- Excerpt to read:
■ ■ ■ ■ ■

In fact, homeschooling to me sounds really hard. Sure there are curricula to work from, but you still have to create an entire learning system for your OWN kids. And it has to be done (to a certain extent) from the confines (yes I do intend to make that sound like prison) of their home.
Homeschool sounds HARD.
And like madness, torture, and some kind of Pilgrim experiment created by people ALOT smarter than me who are of the ilk who would say something like: “I don’t LIKE being persecuted for my religious beliefs! Come on, family. Let’s all take this boat and sail across the ocean to unbroken land and build our own colony and be free! How bad could the winters be?” And then do it.
And I think, maybe, because it sounds really hard — and kind of “different” — some people who don’t see themselves as wild, maverick-y pilgrims of educations are much more comfortable making fun of homeschooling.
Rather than learning about it. Ironically. But perhaps not surprisingly.
They, like me, like living in La-La land Utopia of what we imagine “school” is — that happy place where everyone gets treated fairly, everyone learns at the same pace, and the rooms are filled with the hum of brains growing.

■ ■ ■ ■ ■

- Raw data:
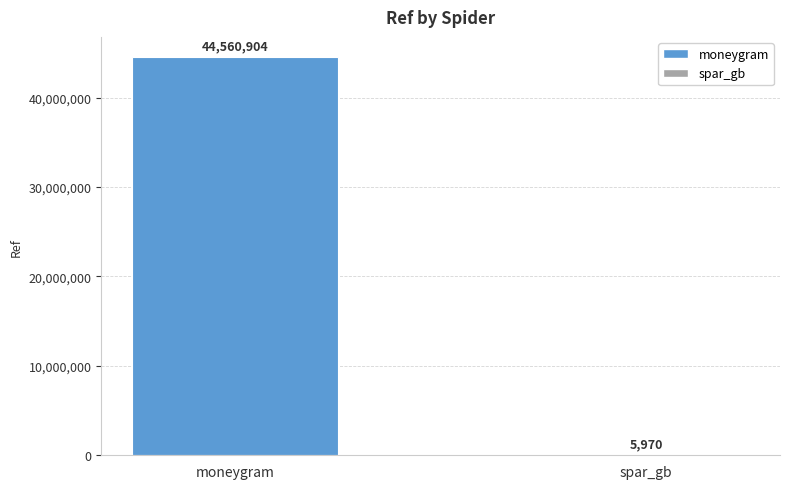

What is the change in value from moneygram to spar_gb?

-44554934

■ ■ ■ ■ ■

- Things to do:
[1] Please decide whether each statement below agrees with the homeschooling excerpt, answering yes or no and quoting the words from the excerpt that settle it.
(a) The writer finds that homeschooling sounds easy.
(b) The writer acknowledges that there are curricula to work from.
(c) The writer pictures school as a place where everyone learns at the same pace.
[2] Pick up the homeschooling excerpt where it stops and continue it in the same voice.

- Responses by item number:
[1]
(a) No: "Homeschool sounds HARD."
(b) Yes: "Sure there are curricula to work from"
(c) Yes: "everyone learns at the same pace"

[2]
Because at best, “good” schools are culturally unbalanced and performance driven. At worst, the bad schools are nothing short of Thunderdome.
But that’s off the subject because….
Today, I am praising my often maligned and usually misunderstood homeschooling homies — the moms who spend ALL day, ALL week, MOST of their time with their kids, not just shaping their values and wiping their snot, but teaching them about metamorphosis, derivatives, class and race issues surrounding the Civil War, how to play the steel guitar and basket weaving.
Oh, and about the whole socialization thing... I feel confident these homeschool kids can learn intricacies of what they are missing — bullying, techniques for making out with your tongue, and how to text my Facebook status from my phone.
These kids seem pretty smart. And self-motivated. If they don’t figure it out by college, I KNOW they will look it up.